## WHAT IS EXPECTED
In the items that follow, quote word for word the stretch from the line containing "I love this" through the line containing "Dustin Johnson sends LIV Golf", with both of those lines included.

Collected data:
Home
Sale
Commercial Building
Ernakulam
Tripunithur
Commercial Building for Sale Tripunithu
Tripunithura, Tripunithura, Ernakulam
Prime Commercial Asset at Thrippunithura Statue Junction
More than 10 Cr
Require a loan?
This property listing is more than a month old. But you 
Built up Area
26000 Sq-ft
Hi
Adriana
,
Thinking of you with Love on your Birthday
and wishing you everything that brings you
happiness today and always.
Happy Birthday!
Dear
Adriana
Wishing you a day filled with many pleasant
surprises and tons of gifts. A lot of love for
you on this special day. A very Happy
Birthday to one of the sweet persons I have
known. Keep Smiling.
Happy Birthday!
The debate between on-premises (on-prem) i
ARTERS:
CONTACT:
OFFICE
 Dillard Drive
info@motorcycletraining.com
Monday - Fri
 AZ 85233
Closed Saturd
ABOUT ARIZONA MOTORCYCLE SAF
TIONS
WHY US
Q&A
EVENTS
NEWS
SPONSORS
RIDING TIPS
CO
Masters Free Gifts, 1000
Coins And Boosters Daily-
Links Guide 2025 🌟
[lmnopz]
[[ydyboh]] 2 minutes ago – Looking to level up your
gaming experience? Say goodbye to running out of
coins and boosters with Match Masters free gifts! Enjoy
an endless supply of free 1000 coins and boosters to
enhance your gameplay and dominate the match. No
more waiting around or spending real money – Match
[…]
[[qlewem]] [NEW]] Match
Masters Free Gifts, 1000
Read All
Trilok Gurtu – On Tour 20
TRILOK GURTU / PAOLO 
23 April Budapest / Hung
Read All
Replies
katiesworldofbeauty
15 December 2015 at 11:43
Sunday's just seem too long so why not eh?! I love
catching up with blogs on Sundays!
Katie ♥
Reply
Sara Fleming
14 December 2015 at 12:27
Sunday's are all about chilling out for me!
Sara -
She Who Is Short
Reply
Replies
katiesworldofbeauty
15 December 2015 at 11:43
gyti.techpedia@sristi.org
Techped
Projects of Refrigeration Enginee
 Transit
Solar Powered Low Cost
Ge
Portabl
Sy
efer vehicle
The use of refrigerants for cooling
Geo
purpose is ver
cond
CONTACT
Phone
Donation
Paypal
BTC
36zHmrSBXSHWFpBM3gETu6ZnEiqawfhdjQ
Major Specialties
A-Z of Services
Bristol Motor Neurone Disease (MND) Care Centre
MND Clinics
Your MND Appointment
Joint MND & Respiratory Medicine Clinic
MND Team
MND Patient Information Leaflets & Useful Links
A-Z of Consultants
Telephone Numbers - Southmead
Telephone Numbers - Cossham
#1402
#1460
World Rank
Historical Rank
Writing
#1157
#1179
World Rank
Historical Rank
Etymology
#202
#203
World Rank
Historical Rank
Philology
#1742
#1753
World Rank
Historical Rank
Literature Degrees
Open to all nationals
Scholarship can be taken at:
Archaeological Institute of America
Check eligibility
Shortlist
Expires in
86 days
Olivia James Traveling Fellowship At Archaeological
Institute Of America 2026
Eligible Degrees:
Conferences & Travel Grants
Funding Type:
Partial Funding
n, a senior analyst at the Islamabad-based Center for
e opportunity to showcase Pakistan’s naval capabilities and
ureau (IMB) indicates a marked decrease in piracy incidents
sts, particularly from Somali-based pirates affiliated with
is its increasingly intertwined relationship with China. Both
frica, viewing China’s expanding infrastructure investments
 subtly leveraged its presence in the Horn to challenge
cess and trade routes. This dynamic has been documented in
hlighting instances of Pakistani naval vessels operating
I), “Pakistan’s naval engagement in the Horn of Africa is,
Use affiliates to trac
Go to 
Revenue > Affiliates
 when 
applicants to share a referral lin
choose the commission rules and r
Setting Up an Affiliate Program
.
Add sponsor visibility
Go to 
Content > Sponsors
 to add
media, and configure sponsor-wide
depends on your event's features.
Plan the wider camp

---

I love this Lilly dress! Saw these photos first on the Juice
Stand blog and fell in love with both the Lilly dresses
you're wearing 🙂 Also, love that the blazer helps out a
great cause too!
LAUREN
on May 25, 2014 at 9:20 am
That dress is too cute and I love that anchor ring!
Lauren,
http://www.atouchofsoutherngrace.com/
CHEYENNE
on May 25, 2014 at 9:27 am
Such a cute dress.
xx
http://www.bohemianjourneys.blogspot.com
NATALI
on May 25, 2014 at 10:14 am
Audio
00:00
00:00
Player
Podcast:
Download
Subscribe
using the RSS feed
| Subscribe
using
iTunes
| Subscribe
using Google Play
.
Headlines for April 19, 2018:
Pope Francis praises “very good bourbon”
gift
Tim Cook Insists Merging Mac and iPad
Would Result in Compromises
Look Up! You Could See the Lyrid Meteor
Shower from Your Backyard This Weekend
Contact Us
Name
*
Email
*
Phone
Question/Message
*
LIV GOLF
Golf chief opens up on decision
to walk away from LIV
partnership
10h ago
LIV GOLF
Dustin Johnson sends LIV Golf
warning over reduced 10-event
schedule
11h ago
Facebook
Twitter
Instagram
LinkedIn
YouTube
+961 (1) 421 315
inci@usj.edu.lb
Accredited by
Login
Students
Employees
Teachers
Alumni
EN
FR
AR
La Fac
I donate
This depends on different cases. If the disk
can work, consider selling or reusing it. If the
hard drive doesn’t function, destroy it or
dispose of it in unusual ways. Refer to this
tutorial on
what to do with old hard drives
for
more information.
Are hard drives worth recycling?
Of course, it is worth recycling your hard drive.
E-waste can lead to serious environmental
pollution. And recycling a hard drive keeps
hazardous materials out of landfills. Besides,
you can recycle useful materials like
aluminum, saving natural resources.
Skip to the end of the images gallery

## RESPONSE TO THE TASK
I love this Lilly dress! Saw these photos first on the Juice
Stand blog and fell in love with both the Lilly dresses
you're wearing 🙂 Also, love that the blazer helps out a
great cause too!
LAUREN
on May 25, 2014 at 9:20 am
That dress is too cute and I love that anchor ring!
Lauren,
http://www.atouchofsoutherngrace.com/
CHEYENNE
on May 25, 2014 at 9:27 am
Such a cute dress.
xx
http://www.bohemianjourneys.blogspot.com
NATALI
on May 25, 2014 at 10:14 am
Audio
00:00
00:00
Player
Podcast:
Download
Subscribe
using the RSS feed
| Subscribe
using
iTunes
| Subscribe
using Google Play
.
Headlines for April 19, 2018:
Pope Francis praises “very good bourbon”
gift
Tim Cook Insists Merging Mac and iPad
Would Result in Compromises
Look Up! You Could See the Lyrid Meteor
Shower from Your Backyard This Weekend
Contact Us
Name
*
Email
*
Phone
Question/Message
*
LIV GOLF
Golf chief opens up on decision
to walk away from LIV
partnership
10h ago
LIV GOLF
Dustin Johnson sends LIV Golf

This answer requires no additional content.